■ WHAT NEEDS TO BE DONE
Nothing but the lines from the line with "134 116 108.19" through the end of the data is to be copied, and each is to be copied exactly.

■ SUPPLIED ENTRIES
● ● ● ● ●

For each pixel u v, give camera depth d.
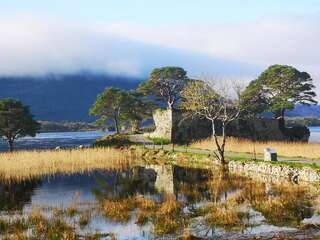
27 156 58.53
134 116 108.19
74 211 29.25
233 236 22.28
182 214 27.59
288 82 95.81
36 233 23.62
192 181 43.16
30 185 43.34
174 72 108.75
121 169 55.38
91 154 62.72
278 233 22.55
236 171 49.50
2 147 117.56
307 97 98.56
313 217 25.78
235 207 28.80
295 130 91.56
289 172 42.56
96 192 38.34
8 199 35.41
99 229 24.50
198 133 81.62
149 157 68.50
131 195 35.91
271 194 33.25
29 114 88.94
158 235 23.03
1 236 23.11
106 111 107.38
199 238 22.05
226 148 66.38
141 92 111.31
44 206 31.88
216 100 64.75
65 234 22.70
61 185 43.06
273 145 63.62
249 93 92.19
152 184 42.38
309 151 54.31
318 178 38.41
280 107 92.31
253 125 85.88
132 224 25.47
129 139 86.00
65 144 121.00
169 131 80.56
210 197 33.44
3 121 84.31
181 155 63.94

● ● ● ● ●

■ ANSWER BELOW
134 116 108.19
74 211 29.25
233 236 22.28
182 214 27.59
288 82 95.81
36 233 23.62
192 181 43.16
30 185 43.34
174 72 108.75
121 169 55.38
91 154 62.72
278 233 22.55
236 171 49.50
2 147 117.56
307 97 98.56
313 217 25.78
235 207 28.80
295 130 91.56
289 172 42.56
96 192 38.34
8 199 35.41
99 229 24.50
198 133 81.62
149 157 68.50
131 195 35.91
271 194 33.25
29 114 88.94
158 235 23.03
1 236 23.11
106 111 107.38
199 238 22.05
226 148 66.38
141 92 111.31
44 206 31.88
216 100 64.75
65 234 22.70
61 185 43.06
273 145 63.62
249 93 92.19
152 184 42.38
309 151 54.31
318 178 38.41
280 107 92.31
253 125 85.88
132 224 25.47
129 139 86.00
65 144 121.00
169 131 80.56
210 197 33.44
3 121 84.31
181 155 63.94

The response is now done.